- Music
- 27 Jun 25
Album Review: Lorde, Virgin
The pop star gets physical and primal on her latest full-length triumph. 8.5/10
On ‘Hammer’, the opener to her fourth album, Lorde affirms: “I might have been born again, I'm ready to feel like I don't have thе answers”.
It’s a lustral decree about growing up that takes a note from Dylan’s back pages (“I was so much older then, I’m younger than that now”), an internal dialogue between what Lorde once accepted and now doubts. This hard-earned journey from experience to innocence runs the gamut of Virgin, the plugged-in successor to the offline yearning of 2021’s Solar Power.
When Lorde released the lead single, ‘What Was That’, it seemed that Virgin could signal a return to form, taking spirited electropop cues from her second album Melodrama. While the track sounds like an heir apparent to ‘Green Light’, expectant listeners may feel a bit wrong-footed. Virgin is a far more mellow drama than what came before — and for good reason.
The singer was 17 when she started writing Melodrama, and the ostentatiousness of being a teenager strikes home with the album’s penchant for pedalling cathartic anthems. Melodrama demanded sonic grandiosity. But Virgin is different with its more stripped-back, minimal fare.
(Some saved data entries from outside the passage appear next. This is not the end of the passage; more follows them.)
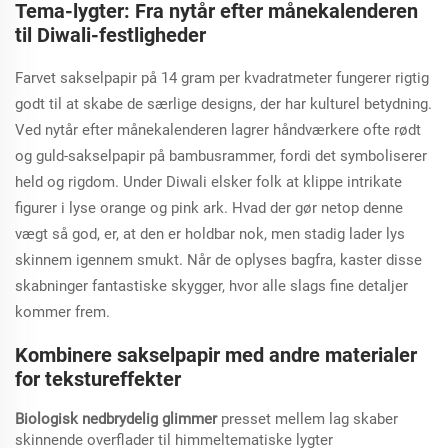
Tema-lygter: Fra nytår efter månekalenderen
til Diwali-festligheder
Farvet sakselpapir på 14 gram per kvadratmeter fungerer rigtig
godt til at skabe de særlige designs, der har kulturel betydning.
Ved nytår efter månekalenderen lagrer håndværkere ofte rødt
og guld-sakselpapir på bambusrammer, fordi det symboliserer
held og rigdom. Under Diwali elsker folk at klippe intrikate
figurer i lyse orange og pink ark. Hvad der gør netop denne
vægt så god, er, at den er holdbar nok, men stadig lader lys
skinnem igennem smukt. Når de oplyses bagfra, kaster disse
skabninger fantastiske skygger, hvor alle slags fine detaljer
kommer frem.
Kombinere sakselpapir med andre materialer
for tekstureffekter
Biologisk nedbrydelig glimmer
presset mellem lag skaber
skinnende overflader til himmeltematiske lygter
This isn’t to say the new album lacks spectacle or tries to do away with Lorde’s branded appetite for avant bangers. No. Virgin is primal, untamed, physical and full of Lorde’s most forcible vocals yet; and, in true Lorde fashion, it sounds unsurprisingly incredible. From the sugary late-night gallop of ‘If She Could See Me Now’ to the singer’s synthy shards of ‘Broken Glass’, Lorde’s fourth LP makes a case for “Album of the Summer” that’s tough to beat.
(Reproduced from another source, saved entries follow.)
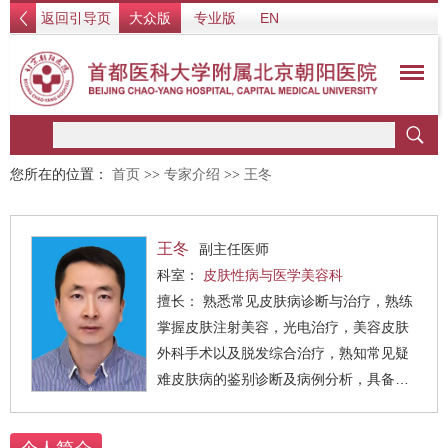
返回引导页
大众版
专业版
EN
您所在的位置：
首页
>>
专家介绍
>>
王冬
王冬
副主任医师
科室：
皮肤性病与医学美容科
擅长： 熟悉常见皮肤病诊断与治疗，熟练
掌握皮肤注射美容，光电治疗，美容皮肤
外科手术以及脱发综合治疗，熟知常见疑
难皮肤病的鉴别诊断及病例分析，具备丰
富的临床诊疗经验。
But Virgin goes deeper than that. Much of the album centres on the singer’s tumultuous relationship with her body, as she recovers from an eating disorder and embraces an evolving gender identity. “Some days I’m a woman, some days I’m a man,” she sings on ‘Hammer’. The album art – which features an X-ray of her pelvis, IUD and all – casts Virgin as a look at her interior in the frankest terms.
On ‘Man Of The Year’, Lorde glides across a lightly fingerpicked hum fresh from a “recent ego death” as she pines outwardly for someone to “love me like this”, before the instrumental descends into a cinematic fantasia.
Meanwhile on the existentially horny ‘Clearblue’, the singer contemplates birth lottery doom and cuts her losses: “There’s broken blood in me. It passed through my mother from her mother, down to me”. Over an Imogen Heap-incarnate din, she beckons emotional release through small death, crying out, “How’s it feel being this alive?”.
Then, Virgin closer ‘David’ sees Lorde admit her lack of answers and implore, “Am I ever gonna love again?”— a line which brings the entire album full circle.
Across these 11 tracks, the singer situates the body as a site of desire and suffering, carrying the emotional imprints of the past headlong into the present. Lorde may not have the answers, but she’s feeling her way through it. Locating herself in the tactile, she staunchly confesses on ‘Clearblue’: “I’m free”.
And when she says it, you can’t help but believe her.